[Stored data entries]
[Start of Attachment]

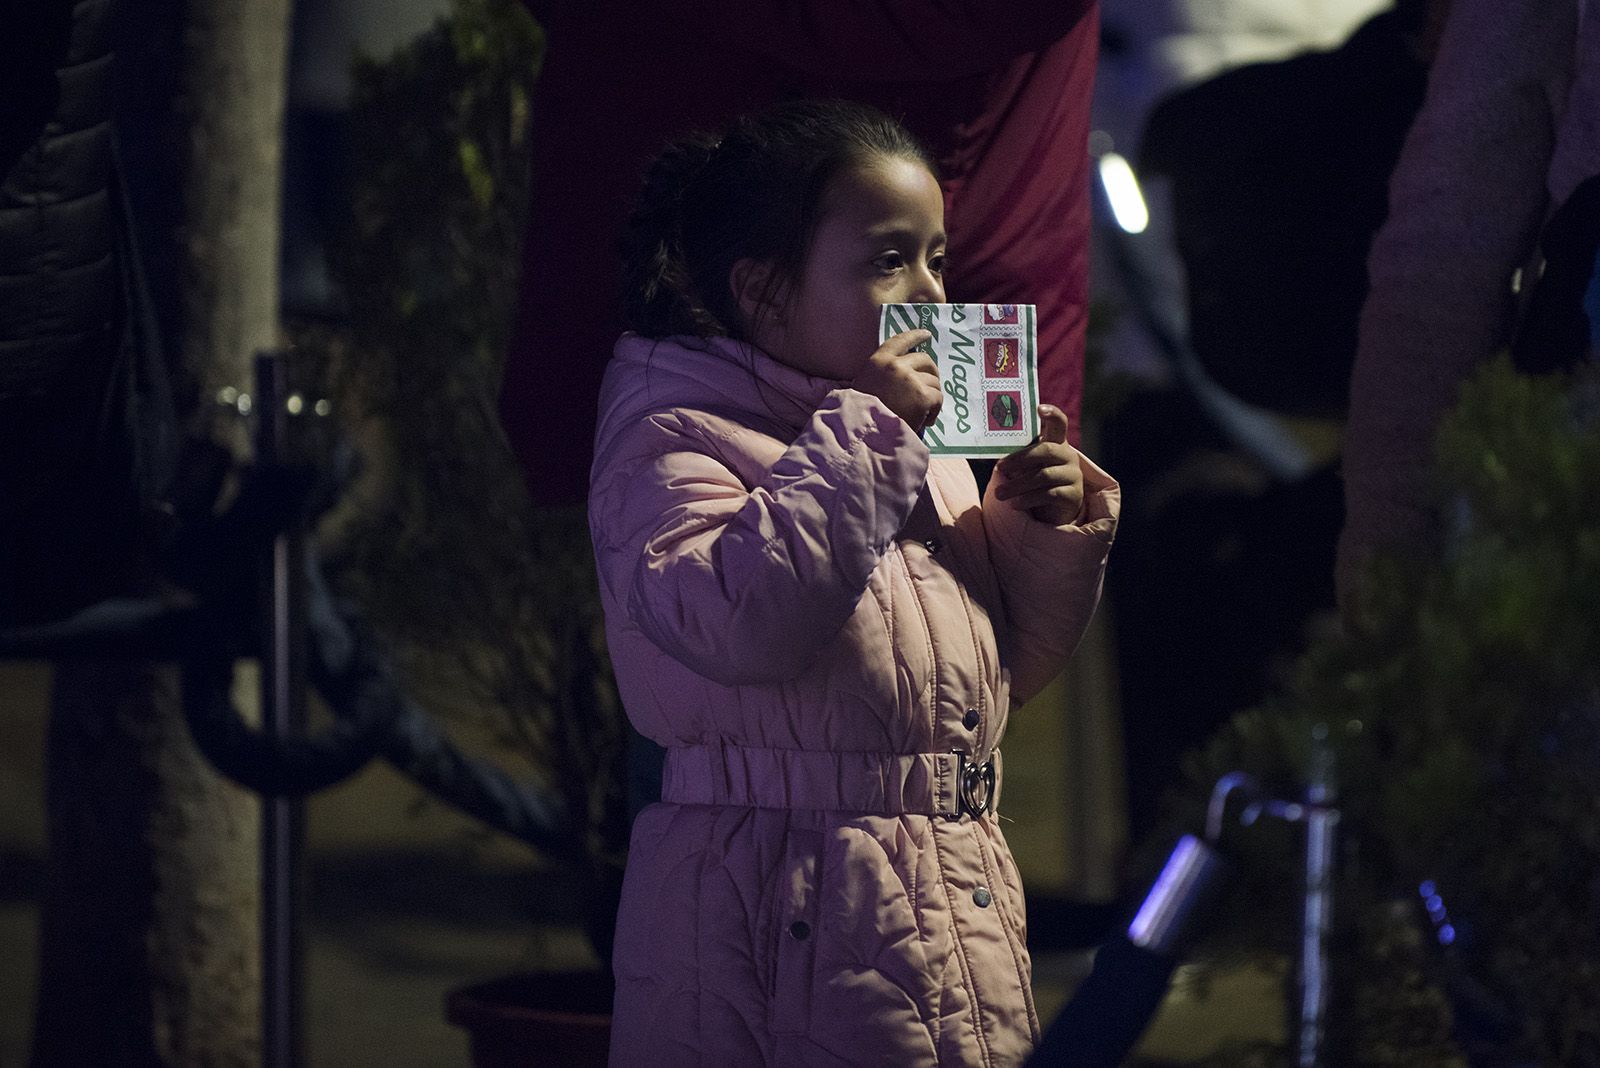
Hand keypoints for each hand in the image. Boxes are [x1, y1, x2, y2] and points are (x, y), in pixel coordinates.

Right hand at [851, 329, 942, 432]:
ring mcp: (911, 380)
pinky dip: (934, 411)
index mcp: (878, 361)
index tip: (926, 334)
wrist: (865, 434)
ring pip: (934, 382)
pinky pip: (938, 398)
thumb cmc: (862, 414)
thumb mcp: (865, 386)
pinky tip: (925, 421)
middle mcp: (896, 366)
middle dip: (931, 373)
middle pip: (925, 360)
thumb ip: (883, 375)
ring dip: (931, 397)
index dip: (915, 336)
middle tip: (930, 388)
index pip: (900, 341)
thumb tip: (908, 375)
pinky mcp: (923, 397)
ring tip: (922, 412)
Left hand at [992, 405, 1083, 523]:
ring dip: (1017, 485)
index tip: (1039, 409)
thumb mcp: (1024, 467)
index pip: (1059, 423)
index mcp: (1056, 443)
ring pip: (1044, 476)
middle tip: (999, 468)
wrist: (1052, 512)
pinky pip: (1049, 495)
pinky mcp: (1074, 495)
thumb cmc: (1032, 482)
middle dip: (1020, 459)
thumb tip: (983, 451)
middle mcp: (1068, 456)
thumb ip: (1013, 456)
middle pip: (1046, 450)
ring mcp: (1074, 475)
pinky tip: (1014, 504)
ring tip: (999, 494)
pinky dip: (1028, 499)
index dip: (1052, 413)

[End of Attachment]

— WHAT NEEDS TO BE DONE —
Write the data above out again exactly, every line of it, and exclude the pictures.

— COMPLETED TASK —
Hand keypoints for each hand in the image. Boxes are [x1, y1, x2, y2] and points are (x, y), in pixel coordinates.

Right hand at [851, 329, 942, 432]:
ring mcp: (911, 380)
pinky dip: (934, 411)
index mcp: (878, 361)
index tip: (926, 334)
wrist: (865, 434)
ring pip: (934, 382)
pinky pip: (938, 398)
thumb cmc: (862, 414)
thumb mcp: (865, 386)
pinky tip: (925, 421)
middle mcp: (896, 366)
middle dip: (931, 373)
middle pip: (925, 360)
thumb ip: (883, 375)
ring dip: (931, 397)
index dip: (915, 336)
middle tip: (930, 388)
index pip: (900, 341)
thumb tip: (908, 375)
pinky mcp: (923, 397)
ring tip: (922, 412)
Left hand at [992, 405, 1083, 523]:
ring dip: (1017, 485)
index tip: (1039, 409)
thumb mcp: (1024, 467)
index pip: (1059, 423)
index mcp: (1056, 443)
ring pip: (1044, 476)
middle tip: (999, 468)
wrist: (1052, 512)
pinky pip: (1049, 495)
pinky mcp: (1074, 495)
thumb cmc: (1032, 482)
middle dip: (1020, 459)
thumb tip: (983, 451)
middle mcp: (1068, 456)
thumb ip: (1013, 456)
middle pip: (1046, 450)
ring mcp: (1074, 475)
pinky tip: (1014, 504)
ring tip: (999, 494)
pinky dip: (1028, 499)
index dip: (1052, 413)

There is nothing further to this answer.